EXERCISE BRIEF:
Exactly as written, set down each line of the data below except its pictures.

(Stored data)

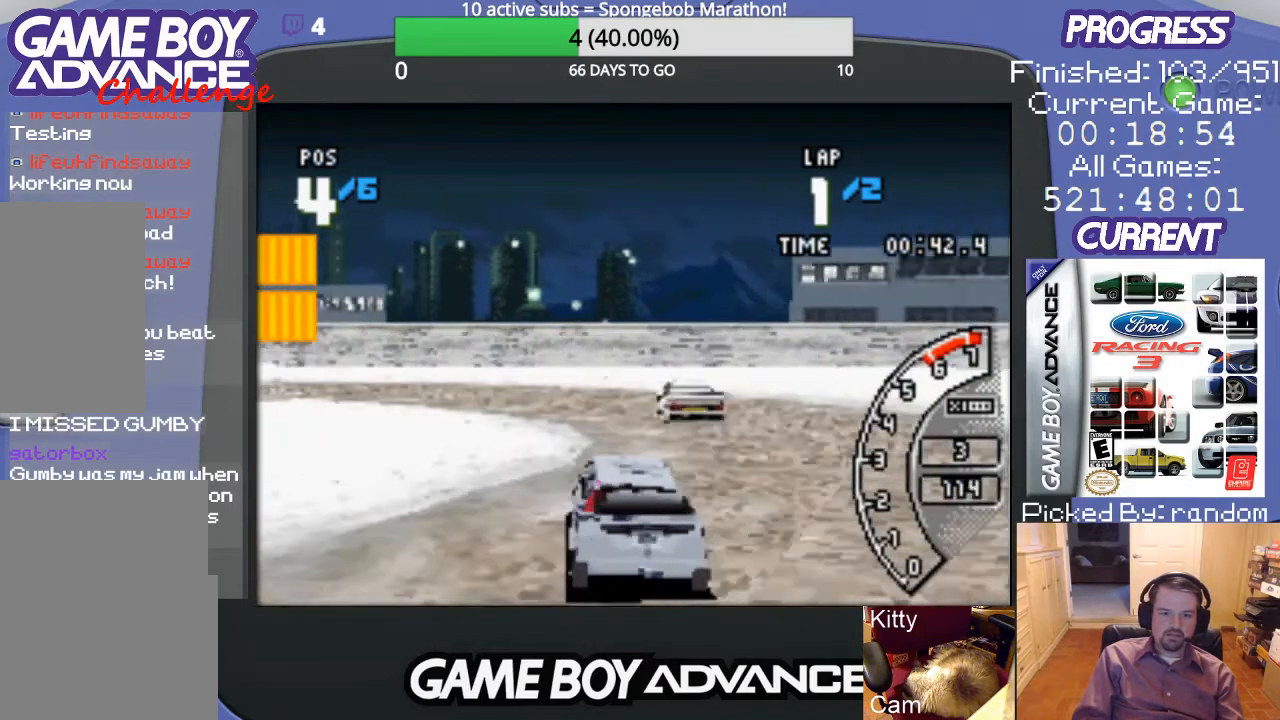
{"buttons": ["A", "DPAD_LEFT"], "events": [[67, "A", "up"], [367, "A", "down"], [367, "B", "up"]]}
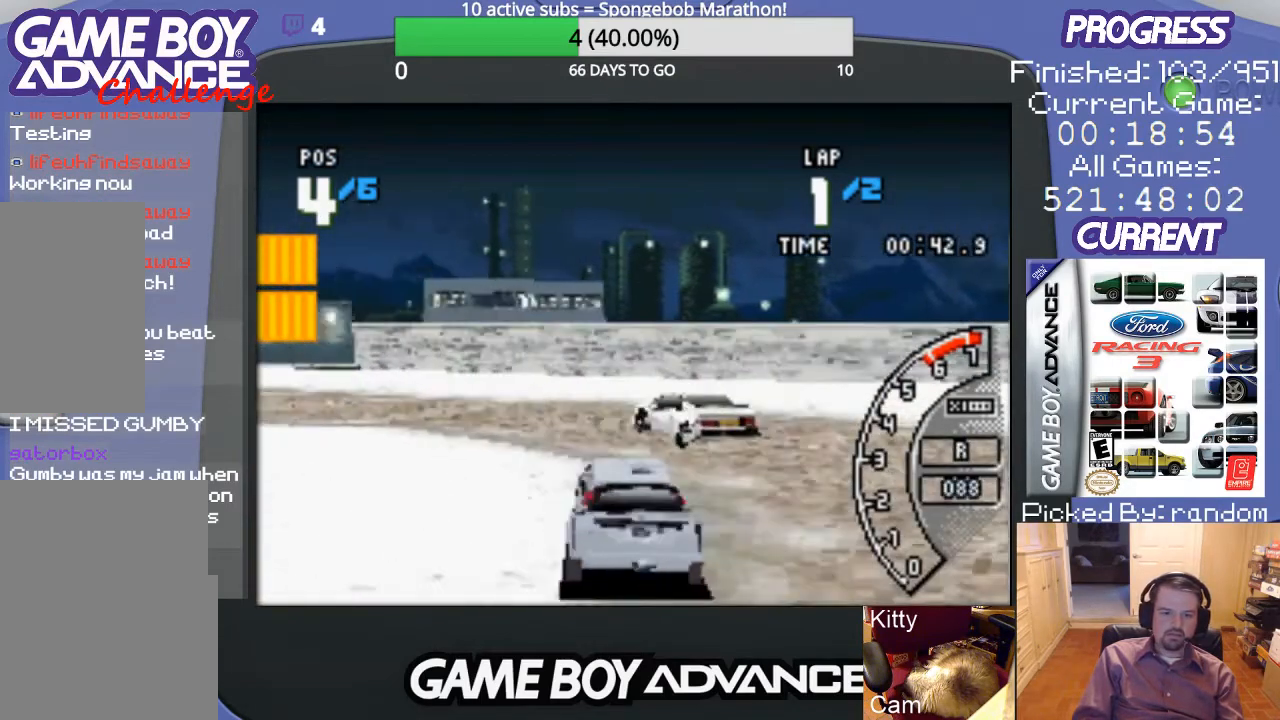
{"buttons": ["A", "DPAD_LEFT"], "events": []}
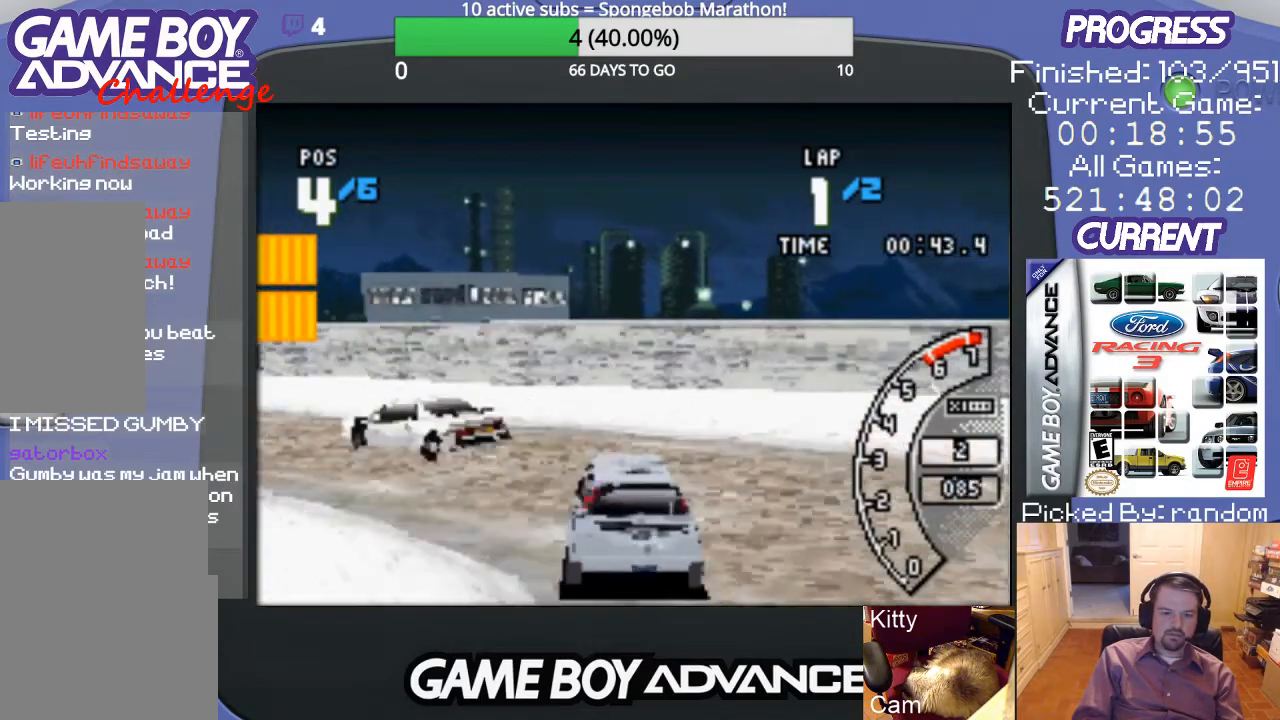
{"buttons": ["DPAD_LEFT"], "events": [[233, "A", "up"]]}
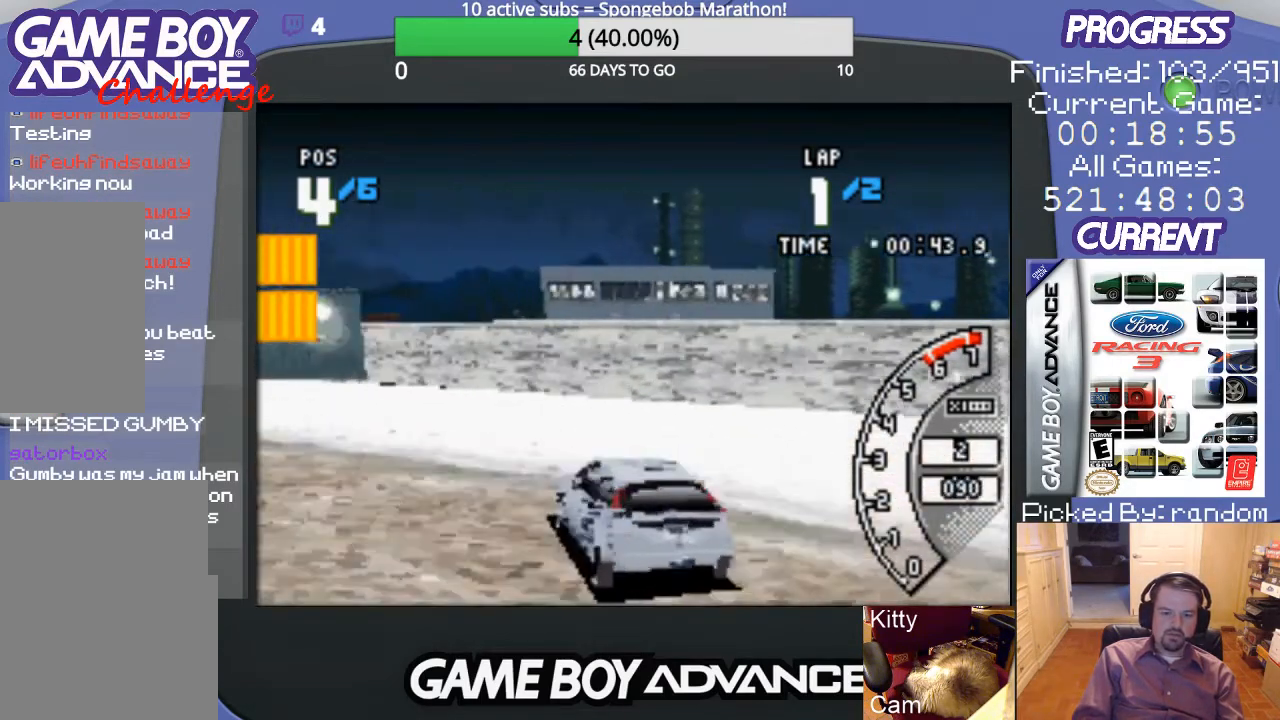
{"buttons": ["A", "DPAD_LEFT"], "events": [[233, "A", "down"]]}
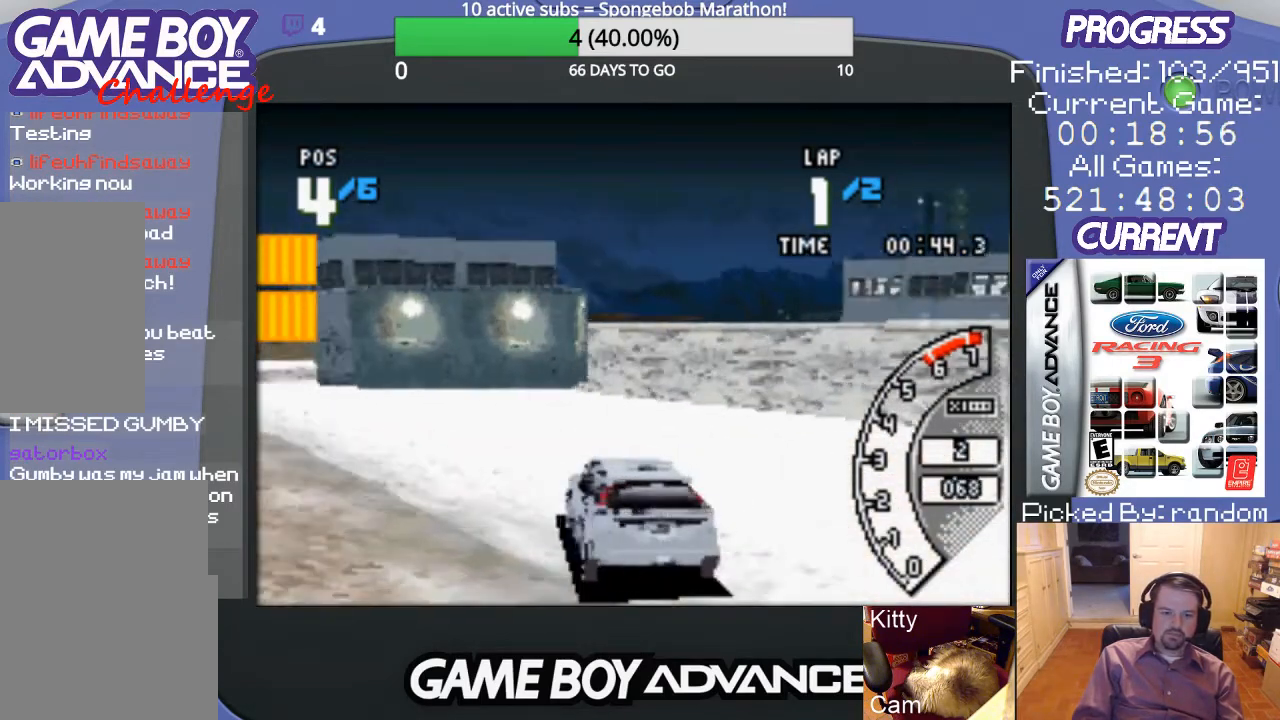
{"buttons": ["A"], "events": [[400, "DPAD_LEFT", "up"]]}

EXERCISE RESPONSE:
{"buttons": ["A", "DPAD_LEFT"], "events": [[67, "A", "up"], [367, "A", "down"], [367, "B", "up"]]}
{"buttons": ["A", "DPAD_LEFT"], "events": []}
{"buttons": ["DPAD_LEFT"], "events": [[233, "A", "up"]]}
{"buttons": ["A", "DPAD_LEFT"], "events": [[233, "A", "down"]]}
{"buttons": ["A"], "events": [[400, "DPAD_LEFT", "up"]]}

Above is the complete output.